The last attempt to bring countries to the negotiating table was in June, under the leadership of the African Union with the United Nations Security Council, closely monitoring developments.

A project of national unity

In Ethiopia, the success of the GERD project is considered essential not only to elevate the country’s role in the region, but also to unite a fractured nation rocked by ethnic violence.

Ethiopia has been fractured by ethnic violence in recent years.
Earlier this month, dozens of people were killed in mass protests sparked by the death of singer and activist Hachalu Hundressa. He was a legendary figure in the Oromo ethnic group, which says they are being politically marginalized in the country.
Ethiopian activist killed and singer buried while 81 killed in protests

Critics have accused Prime Minister Abiy of failing to control ethnic violence in the country, despite receiving a 2019 Nobel Peace Prize for his role in ending a 20-year civil war between Ethiopia and Eritrea.

Therefore, the dam project has become a source of national pride.
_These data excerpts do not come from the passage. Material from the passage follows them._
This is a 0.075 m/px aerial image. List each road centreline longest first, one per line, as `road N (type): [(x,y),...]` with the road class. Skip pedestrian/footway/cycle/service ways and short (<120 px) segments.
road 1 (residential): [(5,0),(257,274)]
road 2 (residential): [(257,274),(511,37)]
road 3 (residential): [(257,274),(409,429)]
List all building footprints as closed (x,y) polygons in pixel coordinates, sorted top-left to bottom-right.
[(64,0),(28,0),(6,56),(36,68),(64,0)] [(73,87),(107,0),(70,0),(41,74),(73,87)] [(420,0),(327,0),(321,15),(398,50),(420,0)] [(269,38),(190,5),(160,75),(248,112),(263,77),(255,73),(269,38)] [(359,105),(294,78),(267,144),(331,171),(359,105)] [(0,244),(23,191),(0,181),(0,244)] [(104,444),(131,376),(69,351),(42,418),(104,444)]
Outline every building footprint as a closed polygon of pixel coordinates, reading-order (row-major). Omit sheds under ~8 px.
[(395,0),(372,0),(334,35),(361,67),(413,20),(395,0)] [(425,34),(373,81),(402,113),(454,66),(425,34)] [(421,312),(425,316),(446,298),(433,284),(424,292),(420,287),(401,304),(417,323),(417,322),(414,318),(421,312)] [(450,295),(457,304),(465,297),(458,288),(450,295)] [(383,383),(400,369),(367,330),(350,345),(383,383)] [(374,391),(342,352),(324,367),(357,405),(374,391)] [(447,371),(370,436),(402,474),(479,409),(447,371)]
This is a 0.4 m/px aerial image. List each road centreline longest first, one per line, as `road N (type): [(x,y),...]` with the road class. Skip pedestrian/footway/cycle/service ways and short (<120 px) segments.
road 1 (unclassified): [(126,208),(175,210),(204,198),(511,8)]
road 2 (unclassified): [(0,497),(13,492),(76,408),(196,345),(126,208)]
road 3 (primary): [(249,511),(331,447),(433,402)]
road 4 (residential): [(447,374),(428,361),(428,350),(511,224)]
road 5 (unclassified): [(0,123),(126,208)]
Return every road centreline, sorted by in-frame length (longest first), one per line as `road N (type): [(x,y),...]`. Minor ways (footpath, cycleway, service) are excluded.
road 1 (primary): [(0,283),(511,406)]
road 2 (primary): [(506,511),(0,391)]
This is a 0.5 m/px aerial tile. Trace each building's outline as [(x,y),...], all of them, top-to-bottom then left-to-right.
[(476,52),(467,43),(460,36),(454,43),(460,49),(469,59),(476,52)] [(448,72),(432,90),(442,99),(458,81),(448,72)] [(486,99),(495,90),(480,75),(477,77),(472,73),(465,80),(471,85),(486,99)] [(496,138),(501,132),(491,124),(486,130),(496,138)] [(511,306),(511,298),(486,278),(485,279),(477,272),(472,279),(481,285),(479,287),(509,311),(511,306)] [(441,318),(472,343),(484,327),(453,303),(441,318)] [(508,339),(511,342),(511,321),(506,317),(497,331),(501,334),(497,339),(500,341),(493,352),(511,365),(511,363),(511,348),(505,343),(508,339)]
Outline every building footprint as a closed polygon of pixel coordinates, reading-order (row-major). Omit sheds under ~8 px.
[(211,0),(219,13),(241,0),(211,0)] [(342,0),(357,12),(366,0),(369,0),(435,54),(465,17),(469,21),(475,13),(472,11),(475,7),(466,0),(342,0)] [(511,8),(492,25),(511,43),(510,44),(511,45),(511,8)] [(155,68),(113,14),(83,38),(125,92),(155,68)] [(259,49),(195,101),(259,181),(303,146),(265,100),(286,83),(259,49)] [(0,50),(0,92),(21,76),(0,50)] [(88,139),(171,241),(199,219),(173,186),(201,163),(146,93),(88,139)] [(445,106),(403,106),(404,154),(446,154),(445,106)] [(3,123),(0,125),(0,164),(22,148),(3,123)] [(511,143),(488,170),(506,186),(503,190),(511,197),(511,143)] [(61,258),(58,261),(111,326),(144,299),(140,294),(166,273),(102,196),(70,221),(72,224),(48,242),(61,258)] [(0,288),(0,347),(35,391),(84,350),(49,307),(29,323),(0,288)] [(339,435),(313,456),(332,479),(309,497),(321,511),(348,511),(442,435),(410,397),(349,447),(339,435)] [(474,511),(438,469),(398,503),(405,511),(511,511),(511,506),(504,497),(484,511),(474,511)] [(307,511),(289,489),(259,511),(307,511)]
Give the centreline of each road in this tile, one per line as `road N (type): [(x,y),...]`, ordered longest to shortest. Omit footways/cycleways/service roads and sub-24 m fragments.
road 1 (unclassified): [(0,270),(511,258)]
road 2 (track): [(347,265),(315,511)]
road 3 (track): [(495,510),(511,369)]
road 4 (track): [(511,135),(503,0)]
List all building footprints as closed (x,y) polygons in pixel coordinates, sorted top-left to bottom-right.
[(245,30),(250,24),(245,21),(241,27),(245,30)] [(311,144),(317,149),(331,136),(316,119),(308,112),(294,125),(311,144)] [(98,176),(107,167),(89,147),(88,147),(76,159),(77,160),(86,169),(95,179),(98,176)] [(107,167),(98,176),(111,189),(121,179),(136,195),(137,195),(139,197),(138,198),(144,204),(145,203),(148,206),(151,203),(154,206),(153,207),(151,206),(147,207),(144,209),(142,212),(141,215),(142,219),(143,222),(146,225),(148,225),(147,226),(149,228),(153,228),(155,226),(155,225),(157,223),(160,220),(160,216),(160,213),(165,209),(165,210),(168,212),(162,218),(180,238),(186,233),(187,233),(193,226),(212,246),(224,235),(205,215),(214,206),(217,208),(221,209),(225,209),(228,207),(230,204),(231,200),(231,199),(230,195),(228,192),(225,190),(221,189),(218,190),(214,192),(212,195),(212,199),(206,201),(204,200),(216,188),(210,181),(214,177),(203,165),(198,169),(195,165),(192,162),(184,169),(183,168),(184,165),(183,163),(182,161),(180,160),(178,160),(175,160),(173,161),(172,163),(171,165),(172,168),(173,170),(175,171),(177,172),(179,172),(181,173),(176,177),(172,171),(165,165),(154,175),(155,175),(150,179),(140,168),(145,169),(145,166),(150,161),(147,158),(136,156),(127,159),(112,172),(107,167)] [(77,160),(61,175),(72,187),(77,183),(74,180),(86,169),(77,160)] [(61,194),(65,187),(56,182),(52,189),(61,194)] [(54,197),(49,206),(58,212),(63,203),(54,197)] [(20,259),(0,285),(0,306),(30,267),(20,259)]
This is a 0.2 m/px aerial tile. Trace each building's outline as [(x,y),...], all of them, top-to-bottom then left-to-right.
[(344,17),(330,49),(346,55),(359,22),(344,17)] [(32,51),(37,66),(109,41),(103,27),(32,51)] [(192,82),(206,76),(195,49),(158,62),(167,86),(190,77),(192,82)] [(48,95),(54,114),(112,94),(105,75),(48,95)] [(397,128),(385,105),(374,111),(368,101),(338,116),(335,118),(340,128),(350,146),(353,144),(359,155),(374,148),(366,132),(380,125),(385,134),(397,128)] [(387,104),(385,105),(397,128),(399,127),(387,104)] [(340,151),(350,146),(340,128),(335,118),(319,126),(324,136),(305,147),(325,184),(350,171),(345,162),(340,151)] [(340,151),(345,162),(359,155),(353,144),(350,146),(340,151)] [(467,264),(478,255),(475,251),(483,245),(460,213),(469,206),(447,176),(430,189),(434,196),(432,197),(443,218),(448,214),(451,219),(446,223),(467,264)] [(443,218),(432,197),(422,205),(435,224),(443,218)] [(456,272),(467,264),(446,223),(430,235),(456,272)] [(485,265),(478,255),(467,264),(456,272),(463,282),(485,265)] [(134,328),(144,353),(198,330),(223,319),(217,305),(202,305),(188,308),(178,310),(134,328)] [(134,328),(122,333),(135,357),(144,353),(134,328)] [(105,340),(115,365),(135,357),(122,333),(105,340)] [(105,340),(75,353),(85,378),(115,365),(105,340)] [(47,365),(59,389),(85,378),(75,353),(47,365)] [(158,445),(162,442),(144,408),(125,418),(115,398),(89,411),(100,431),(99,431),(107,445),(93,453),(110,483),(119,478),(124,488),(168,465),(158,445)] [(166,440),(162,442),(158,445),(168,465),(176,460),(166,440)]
It is fully self-financed, 20% through bonds and 80% from Ethiopian taxpayers, and is showing some success in uniting the country. The #ItsMyDam hashtag was trending on Twitter in Ethiopia last week.

“The Ethiopian Renaissance Dam is a national project that [got] The support of the government, the opposition parties and the public as well. It has been a joining force in Ethiopia, as it has been built with Ethiopian money, “Addisu Lashitew, a member of the Brookings Institute’s Global Economy and Development program, told CNN.

Despite what seemed like an end to negotiations last week, the three countries agreed to meet again this week. “There is no other way but to reach an agreement,” Lashitew added.

CNN’s Sarah El Sirgany, Bethlehem Feleke, Mostafa Salem and Tefera Ghedamu contributed to this report.